**WHAT TO DO**: All lines of the records below that contain the word "regulatory" must be listed.

--- DATA SECTION ---

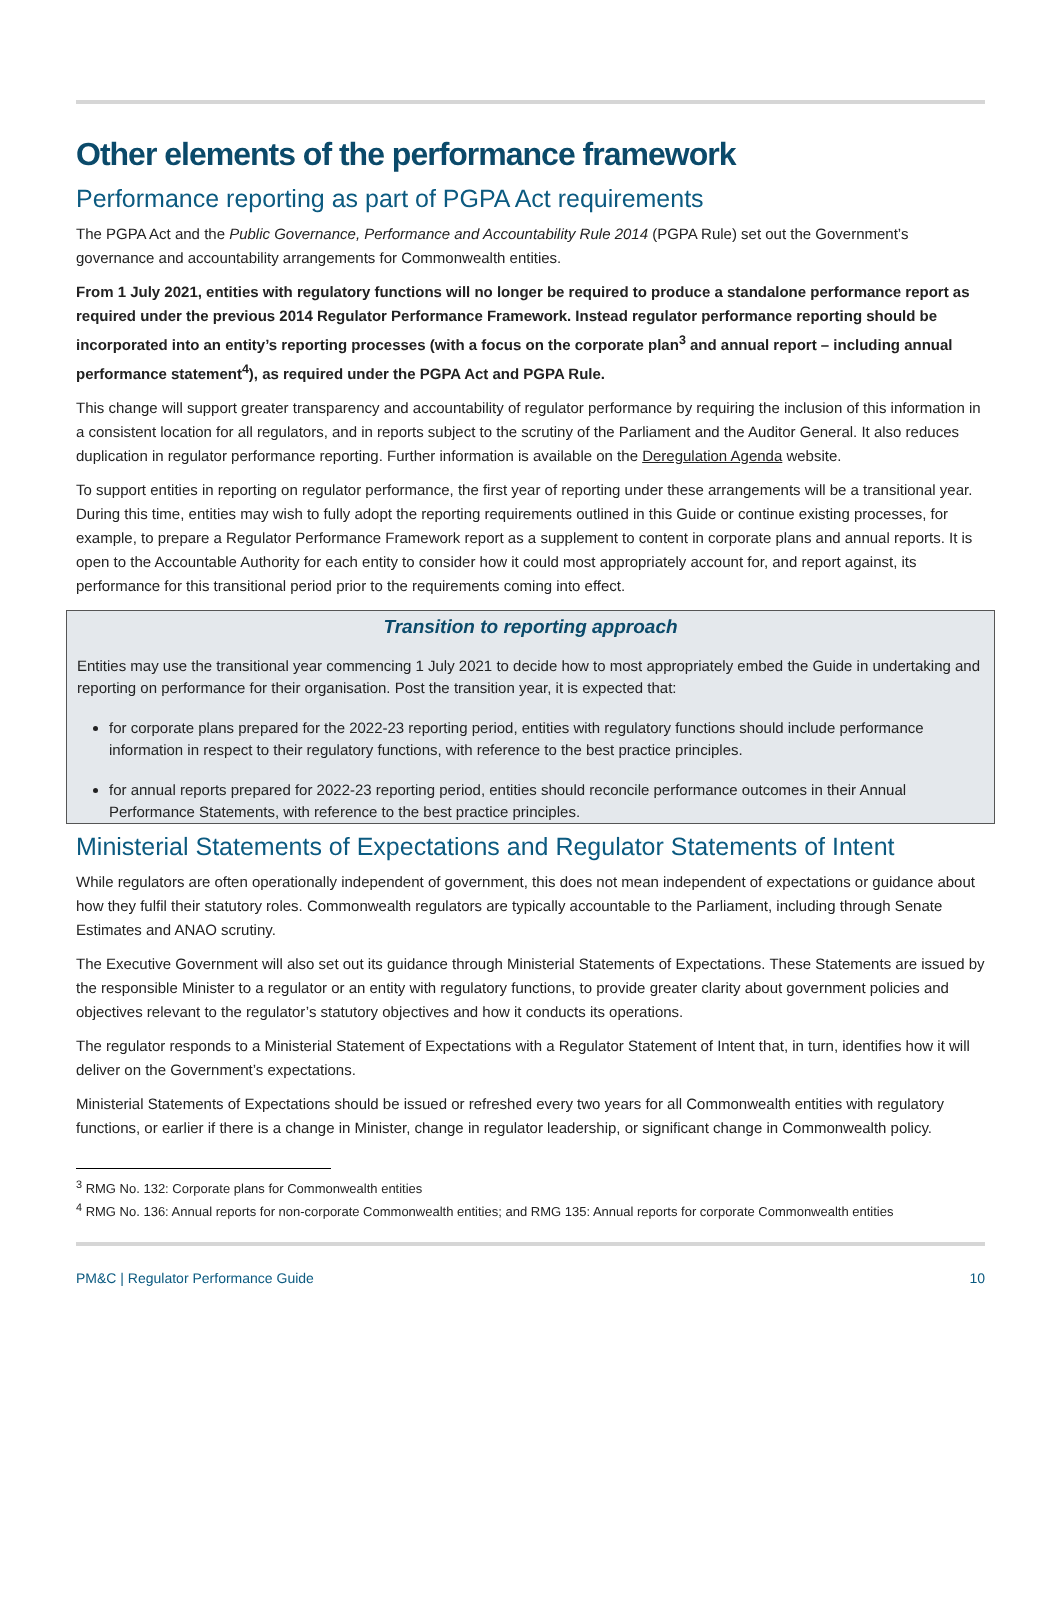Other elements of the performance framework
Performance reporting as part of PGPA Act requirements
The PGPA Act and the Public Governance, Performance and Accountability Rule 2014 (PGPA Rule) set out the Government’s governance and accountability arrangements for Commonwealth entities.
From 1 July 2021, entities with regulatory functions will no longer be required to produce a standalone performance report as required under the previous 2014 Regulator Performance Framework. Instead regulator performance reporting should be incorporated into an entity’s reporting processes (with a focus on the corporate plan<sup>3</sup> and annual report – including annual performance statement<sup>4</sup>), as required under the PGPA Act and PGPA Rule.
This change will support greater transparency and accountability of regulator performance by requiring the inclusion of this information in a consistent location for all regulators, and in reports subject to the scrutiny of the Parliament and the Auditor General. It also reduces duplication in regulator performance reporting. Further information is available on the Deregulation Agenda website.
To support entities in reporting on regulator performance, the first year of reporting under these arrangements will be a transitional year. During this time, entities may wish to fully adopt the reporting requirements outlined in this Guide or continue existing processes, for example, to prepare a Regulator Performance Framework report as a supplement to content in corporate plans and annual reports. It is open to the Accountable Authority for each entity to consider how it could most appropriately account for, and report against, its performance for this transitional period prior to the requirements coming into effect.
Transition to reporting approach
Entities may use the transitional year commencing 1 July 2021 to decide how to most appropriately embed the Guide in undertaking and reporting on performance for their organisation. Post the transition year, it is expected that:
for corporate plans prepared for the 2022-23 reporting period, entities with regulatory functions should include performance information in respect to their regulatory functions, with reference to the best practice principles.
for annual reports prepared for 2022-23 reporting period, entities should reconcile performance outcomes in their Annual Performance Statements, with reference to the best practice principles.
Ministerial Statements of Expectations and Regulator Statements of Intent
While regulators are often operationally independent of government, this does not mean independent of expectations or guidance about how they fulfil their statutory roles. Commonwealth regulators are typically accountable to the Parliament, including through Senate Estimates and ANAO scrutiny.
The Executive Government will also set out its guidance through Ministerial Statements of Expectations. These Statements are issued by the responsible Minister to a regulator or an entity with regulatory functions, to provide greater clarity about government policies and objectives relevant to the regulator’s statutory objectives and how it conducts its operations.
The regulator responds to a Ministerial Statement of Expectations with a Regulator Statement of Intent that, in turn, identifies how it will deliver on the Government’s expectations.
Ministerial Statements of Expectations should be issued or refreshed every two years for all Commonwealth entities with regulatory functions, or earlier if there is a change in Minister, change in regulator leadership, or significant change in Commonwealth policy.
<sup>3</sup> RMG No. 132: Corporate plans for Commonwealth entities
<sup>4</sup> RMG No. 136: Annual reports for non-corporate Commonwealth entities; and RMG 135: Annual reports for corporate Commonwealth entities
PM&C | Regulator Performance Guide 10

---

**SOLUTION TO THIS EXERCISE**:
From 1 July 2021, entities with regulatory functions will no longer be required to produce a standalone performance report as required under the previous 2014 Regulator Performance Framework. Instead regulator performance reporting should be incorporated into an entity’s reporting processes (with a focus on the corporate plan<sup>3</sup> and annual report – including annual performance statement<sup>4</sup>), as required under the PGPA Act and PGPA Rule.
for corporate plans prepared for the 2022-23 reporting period, entities with regulatory functions should include performance information in respect to their regulatory functions, with reference to the best practice principles.
The Executive Government will also set out its guidance through Ministerial Statements of Expectations. These Statements are issued by the responsible Minister to a regulator or an entity with regulatory functions, to provide greater clarity about government policies and objectives relevant to the regulator’s statutory objectives and how it conducts its operations.
Ministerial Statements of Expectations should be issued or refreshed every two years for all Commonwealth entities with regulatory functions, or earlier if there is a change in Minister, change in regulator leadership, or significant change in Commonwealth policy.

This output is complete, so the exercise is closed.